Sampling distribution - weighted mean

I have a problem of outlier detection, So let $X = \{x_1, \cdots, x_N \}$ be a data set containing $N$ observations, for example, an Human Height dataset of size $N = 10$:
$X = {180, 170, 172, 190, 255, 210, 183, 178, 185, 175}$

I have two categories of outlier detection algorithm.

The first category will give me a subset $S \subset X$, $|S| = n$, containing the observations considered outliers. Let consider $n$ fixed for all the possible outlier detection solution, for example, $n = 3$, and we are looking only for the outliers in the upper bound of the data, for example, in the dataset given above, I would be interested only in the tallest people. Different solutions could be:
$S_1 = \{180, 190, 183\}$
$S_2 = \{170, 255, 178\}$
$S_3 = \{255, 190, 210\}$

The example above is only an illustrative example, I know that $n$ and $N$ are too small to CLT holds true, but in the real problem both values will be large enough to it holds true. I don't have a specific data, but the data are usually multidimensional (e.g. iris dataset).
So, assuming that the CLT will hold true, if I average the $n$ values contained in $S$ I know from the distribution of the sample means that all possibles realization of $S$ will follow a Normal $\mathcal{N}(E, Var)$, so I can statically evaluate all the solutions and compare to a random solution.

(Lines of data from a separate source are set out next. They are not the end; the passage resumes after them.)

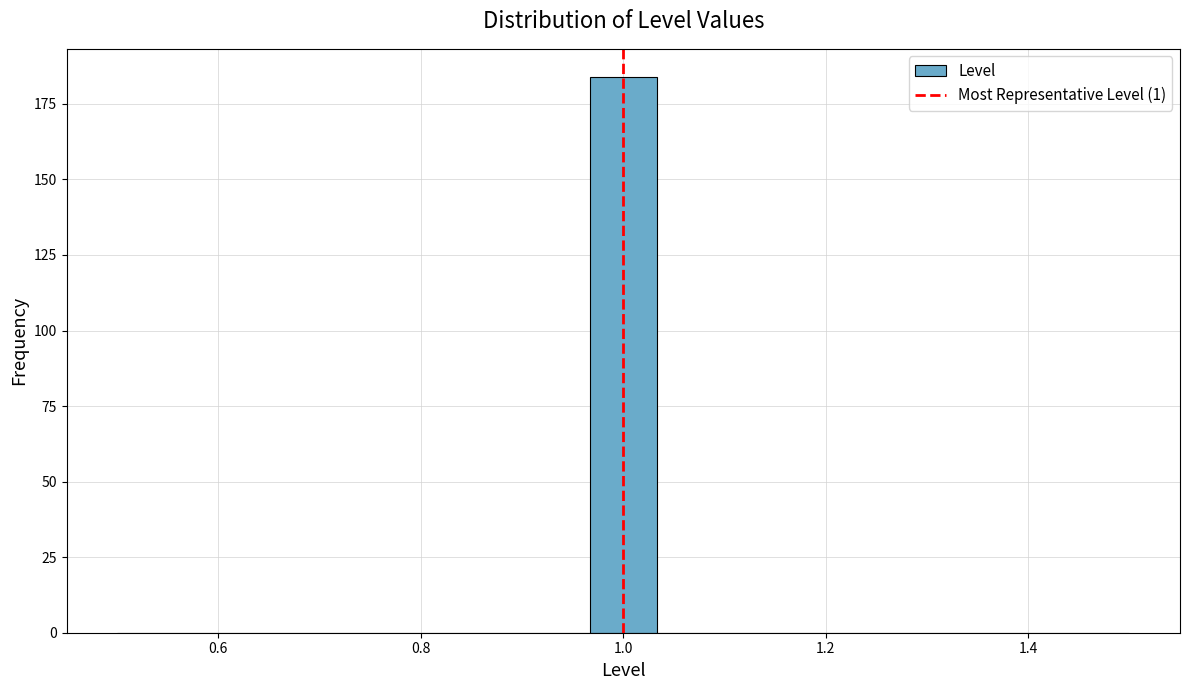

Read against the x-axis, roughly where is the centre of the tallest bar?

1.00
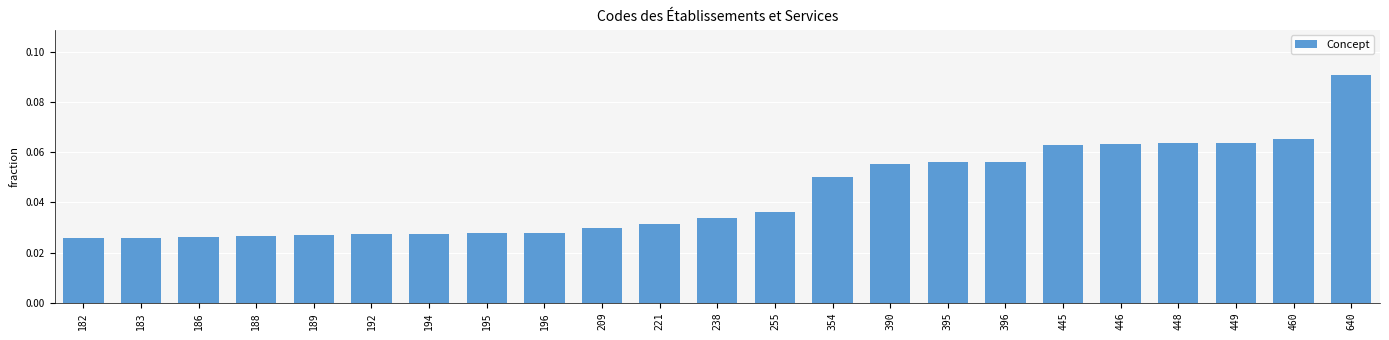

How many bars are there in total?

23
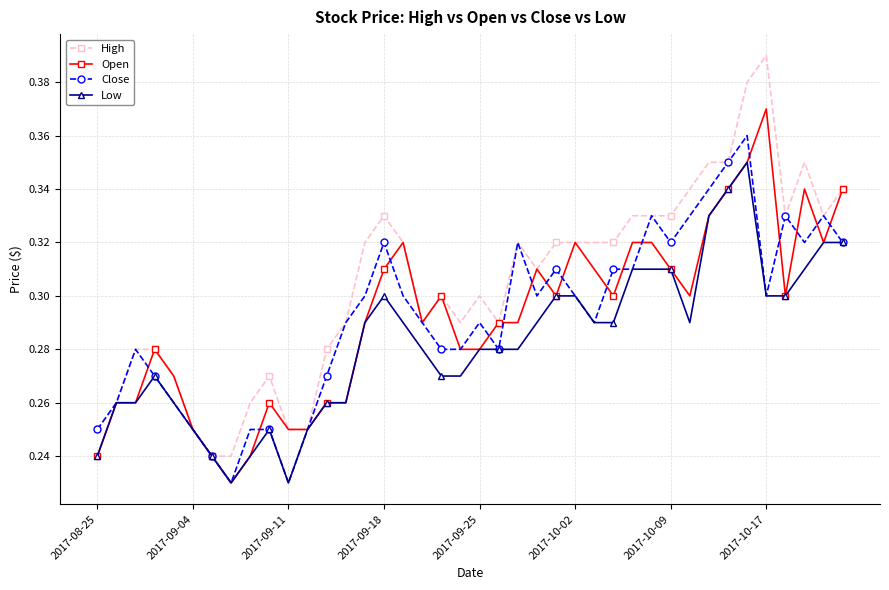

At how many categories does at least one series exceed 0?

40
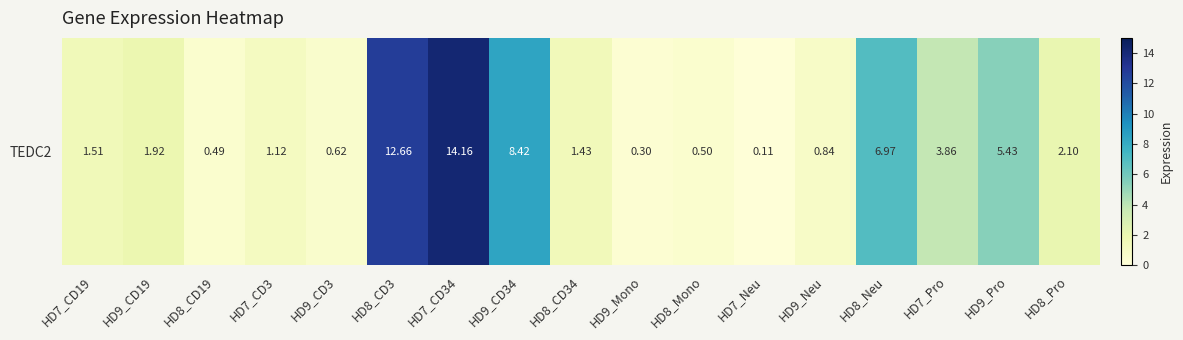

Which category has the highest value across all series?

HD7_CD34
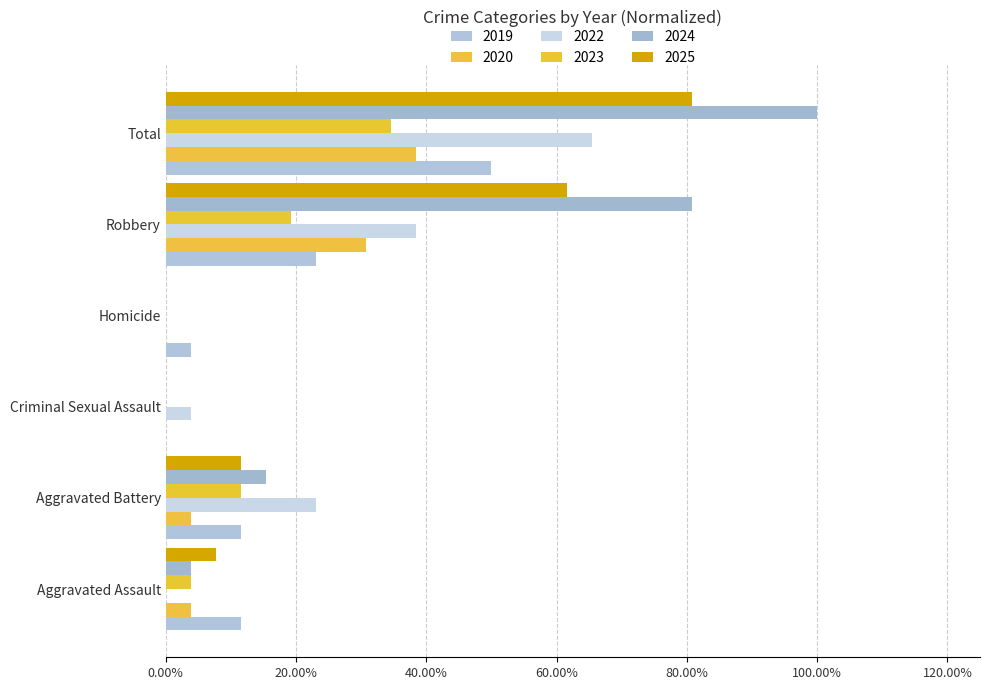

Which series has the largest total across all categories?

2024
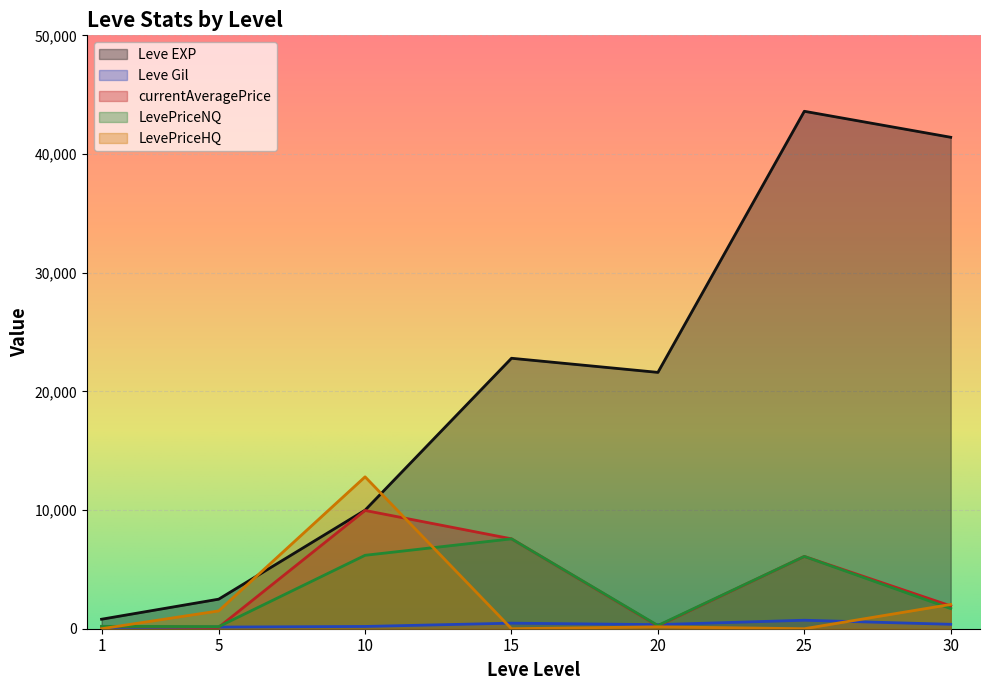

Reading left to right, what are all the values shown in this chart?

Leve EXP: 800.0	2490.0	9990.0	22790.0	21600.0	43600.0	41410.0
Leve Gil: 113.0	139.0	191.0	468.0	344.0	715.0	372.0
currentAveragePrice: 200.0	121.4	9965.0	7575.0	236.1	6092.4	1923.6
LevePriceNQ: 200.0	175.0	6186.7	7575.0	273.6	6092.4	1700.0
LevePriceHQ: 0.0	1500.0	12798.8	0.0	161.0	0.0	2045.6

My problem is in the second category of algorithms, instead of give a subset $S \subset X$, it will give a set of scores $w = \{ w_1, \cdots, w_N \}$, $w_i$ in th interval $$0, 1$$, where $w_i$ represents the outlier score (probability) associated with the observation $x_i$. Different solutions could be:
$w_1 = \{ 0, 0, 0, 1, 0.9, 0.5, 0, 1, 0.3, 0.1 \}$
$w_2 = \{ 0, 0, 0, 1, 1, 1, 0, 0, 0, 0 \}$
$w_3 = \{ 1, 1, 1, 1, 1, 1, 1, 1, 1, 1 \}$

Here I am averaging the values contained in the solution again, but now I am using a weighted average instead ($\frac{1}{\sum_{i = 1}^N w_i}\sum_{i = 1}^N w_i \cdot x_i$), the idea the higher the value the better the solution.

My question is: Can I in some way still use the CLT in the second case? in order to statically evaluate the solutions? If my weights were constants I would say yes, but the weights are a random variable itself.